Floresta urbana – Foram obtidos os valores do Índice de Floresta Urbana (IFU) para os bairros estudados. “Constatamos que a Vila Fátima e Campestre foram os que apresentaram maiores IFUs se comparados com a Cidade Alta e o São Jorge, corroborando, por assim dizer, no maior conforto dessas áreas e indicando o IFU como um índice que tem uma grande representatividade da realidade local de estudo, pois melhor representa as classes de cobertura do solo por abrangê-las totalmente”. Como consequência, o estudo comprova que, durante o dia, a Cidade Alta e São Jorge apresentaram maiores valores de temperatura e menores valores de umidade relativa, em contrapartida, a Vila Fátima e o Campestre foram os bairros que apresentaram menores valores de temperatura e maiores valores de umidade relativa para ambas as estações.
Sensação térmica – Além dos registros eletrônicos, os pesquisadores da ESALQ entrevistaram moradores nos quatro bairros foco do estudo.
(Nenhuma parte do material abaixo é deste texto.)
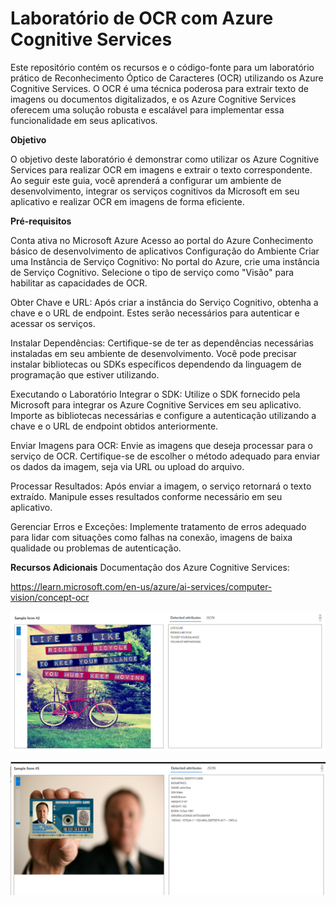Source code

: # Laboratório de OCR com Azure Cognitive Services
Este repositório contém os recursos e o código-fonte para um laboratório prático de Reconhecimento Óptico de Caracteres (OCR) utilizando os Azure Cognitive Services. O OCR é uma técnica poderosa para extrair texto de imagens ou documentos digitalizados, e os Azure Cognitive Services oferecem uma solução robusta e escalável para implementar essa funcionalidade em seus aplicativos.

**Objetivo**

O objetivo deste laboratório é demonstrar como utilizar os Azure Cognitive Services para realizar OCR em imagens e extrair o texto correspondente. Ao seguir este guia, você aprenderá a configurar um ambiente de desenvolvimento, integrar os serviços cognitivos da Microsoft em seu aplicativo e realizar OCR em imagens de forma eficiente.

__Pré-requisitos__

Conta ativa no Microsoft Azure
Acesso ao portal do Azure
Conhecimento básico de desenvolvimento de aplicativos
Configuração do Ambiente
Criar uma Instância de Serviço Cognitivo: No portal do Azure, crie uma instância de Serviço Cognitivo. Selecione o tipo de serviço como "Visão" para habilitar as capacidades de OCR.

Obter Chave e URL: Após criar a instância do Serviço Cognitivo, obtenha a chave e o URL de endpoint. Estes serão necessários para autenticar e acessar os serviços.

Instalar Dependências: Certifique-se de ter as dependências necessárias instaladas em seu ambiente de desenvolvimento. Você pode precisar instalar bibliotecas ou SDKs específicos dependendo da linguagem de programação que estiver utilizando.

Executando o Laboratório
Integrar o SDK: Utilize o SDK fornecido pela Microsoft para integrar os Azure Cognitive Services em seu aplicativo. Importe as bibliotecas necessárias e configure a autenticação utilizando a chave e o URL de endpoint obtidos anteriormente.

Enviar Imagens para OCR: Envie as imagens que deseja processar para o serviço de OCR. Certifique-se de escolher o método adequado para enviar os dados da imagem, seja via URL ou upload do arquivo.

Processar Resultados: Após enviar a imagem, o serviço retornará o texto extraído. Manipule esses resultados conforme necessário em seu aplicativo.

Gerenciar Erros e Exceções: Implemente tratamento de erros adequado para lidar com situações como falhas na conexão, imagens de baixa qualidade ou problemas de autenticação.

__Recursos Adicionais__
Documentação dos Azure Cognitive Services:

https://learn.microsoft.com/en-us/azure/ai-services/computer-vision/concept-ocr



![alt text](OUTPUT_IM_1.png)

![alt text](image.png)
Durante a estação chuvosa, os entrevistados dos bairros São Jorge e Cidade Alta em nenhum momento relataram conforto mesmo em condições de sombra, sendo que no bairro São Jorge 75% das respostas foi de o clima naquele momento estar “Muito Quente”. Na estação seca, que coincide com o inverno, embora os entrevistados tenham relatado sensação de conforto, a Cidade Alta e o São Jorge foram os únicos bairros que apresentaram condições térmicas “Muito Quente”. “Outro fato curioso é que o Bairro São Jorge foi o único também no qual os entrevistados relataram condições de “Muito Frio” nas primeiras horas do dia, já que a ausência de vegetação explica a maior incidência de ventos, o que faz com que a sensação térmica seja mais intensa do que em áreas vegetadas”, complementa Oliva.
Portanto, de maneira geral, tanto na estação chuvosa quanto seca, constata-se que a Vila Fátima e Campestre são os bairros que representaram menores temperaturas superficiais do solo, confirmando que essas áreas são mais confortáveis termicamente se comparadas com Cidade Alta e São Jorge.
As informações reveladas por este levantamento podem agora serem utilizadas como métodos de avaliação do conforto térmico, dando como resposta a quantidade de árvores necessária para diminuir a média de temperatura na área urbana. “Isso deverá auxiliar profissionais no planejamento e readequação das cidades diante aos problemas ambientais, a fim de proporcionar maior conforto ambiental urbano para a população e inspecionar e avaliar a situação da arborização urbana nas cidades brasileiras”, finaliza o pesquisador.